**Work item:** Every entry here needs to be repeated exactly.
.....
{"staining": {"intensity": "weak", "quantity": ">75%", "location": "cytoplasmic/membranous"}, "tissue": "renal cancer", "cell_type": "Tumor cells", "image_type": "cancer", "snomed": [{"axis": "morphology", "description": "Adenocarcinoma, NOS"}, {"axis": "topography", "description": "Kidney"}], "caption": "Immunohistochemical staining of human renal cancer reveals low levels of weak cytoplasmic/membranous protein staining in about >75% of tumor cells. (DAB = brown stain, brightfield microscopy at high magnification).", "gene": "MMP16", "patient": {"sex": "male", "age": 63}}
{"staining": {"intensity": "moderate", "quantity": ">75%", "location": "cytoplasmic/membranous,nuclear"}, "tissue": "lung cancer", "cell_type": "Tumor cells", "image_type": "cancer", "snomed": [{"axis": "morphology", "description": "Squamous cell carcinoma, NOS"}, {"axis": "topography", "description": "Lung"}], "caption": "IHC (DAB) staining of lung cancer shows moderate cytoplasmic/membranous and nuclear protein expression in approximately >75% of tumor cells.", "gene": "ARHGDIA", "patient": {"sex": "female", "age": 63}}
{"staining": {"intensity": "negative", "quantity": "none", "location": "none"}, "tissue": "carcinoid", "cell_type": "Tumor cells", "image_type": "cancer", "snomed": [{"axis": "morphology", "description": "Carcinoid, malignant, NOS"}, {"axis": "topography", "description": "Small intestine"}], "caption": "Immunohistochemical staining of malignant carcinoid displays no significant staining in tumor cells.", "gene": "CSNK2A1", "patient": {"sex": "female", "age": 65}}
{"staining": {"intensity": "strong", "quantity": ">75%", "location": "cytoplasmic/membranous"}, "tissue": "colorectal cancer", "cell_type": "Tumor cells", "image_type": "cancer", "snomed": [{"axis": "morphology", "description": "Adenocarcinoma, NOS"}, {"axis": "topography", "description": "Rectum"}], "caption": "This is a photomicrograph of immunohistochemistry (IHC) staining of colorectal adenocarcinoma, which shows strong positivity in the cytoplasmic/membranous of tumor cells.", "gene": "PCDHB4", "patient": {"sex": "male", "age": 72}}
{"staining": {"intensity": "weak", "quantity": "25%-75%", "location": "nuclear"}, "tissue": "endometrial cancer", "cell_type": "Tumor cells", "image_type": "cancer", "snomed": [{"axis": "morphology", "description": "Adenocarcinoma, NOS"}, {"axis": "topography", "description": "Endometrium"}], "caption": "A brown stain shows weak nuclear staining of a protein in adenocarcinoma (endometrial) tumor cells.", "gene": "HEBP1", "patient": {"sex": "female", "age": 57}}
.....
**Exercise result:**
{"staining": {"intensity": "weak", "quantity": ">75%", "location": "cytoplasmic/membranous"}, "tissue": "renal cancer", "cell_type": "Tumor cells", "image_type": "cancer", "snomed": [{"axis": "morphology", "description": "Adenocarcinoma, NOS"}, {"axis": "topography", "description": "Kidney"}], "caption": "Immunohistochemical staining of human renal cancer reveals low levels of weak cytoplasmic/membranous protein staining in about >75% of tumor cells. (DAB = brown stain, brightfield microscopy at high magnification).", "gene": "MMP16", "patient": {"sex": "male", "age": 63}}
{"staining": {"intensity": "moderate", "quantity": ">75%", "location": "cytoplasmic/membranous,nuclear"}, "tissue": "lung cancer", "cell_type": "Tumor cells", "image_type": "cancer", "snomed": [{"axis": "morphology", "description": "Squamous cell carcinoma, NOS"}, {"axis": "topography", "description": "Lung"}], "caption": "IHC (DAB) staining of lung cancer shows moderate cytoplasmic/membranous and nuclear protein expression in approximately >75% of tumor cells.", "gene": "ARHGDIA", "patient": {"sex": "female", "age": 63}}
{"staining": {"intensity": "negative", "quantity": "none", "location": "none"}, "tissue": "carcinoid", "cell_type": "Tumor cells", "image_type": "cancer", "snomed": [{"axis": "morphology", "description": "Carcinoid, malignant, NOS"}, {"axis": "topography", "description": "Small intestine"}], "caption": "Immunohistochemical staining of malignant carcinoid displays no significant staining in tumor cells.", "gene": "CSNK2A1", "patient": {"sex": "female", "age": 65}}
{"staining": {"intensity": "strong", "quantity": ">75%", "location": "cytoplasmic/membranous"}, "tissue": "colorectal cancer", "cell_type": "Tumor cells", "image_type": "cancer", "snomed": [{"axis": "morphology", "description": "Adenocarcinoma, NOS"}, {"axis": "topography", "description": "Rectum"}], "caption": "This is a photomicrograph of immunohistochemistry (IHC) staining of colorectal adenocarcinoma, which shows strong positivity in the cytoplasmic/membranous of tumor cells.", "gene": "PCDHB4", "patient": {"sex": "male", "age": 72}}
{"staining": {"intensity": "weak", "quantity": "25%-75%", "location": "nuclear"}, "tissue": "endometrial cancer", "cell_type": "Tumor cells", "image_type": "cancer", "snomed": [{"axis": "morphology", "description": "Adenocarcinoma, NOS"}, {"axis": "topography", "description": "Endometrium"}], "caption": "A brown stain shows weak nuclear staining of a protein in adenocarcinoma (endometrial) tumor cells.", "gene": "HEBP1", "patient": {"sex": "female", "age": 57}}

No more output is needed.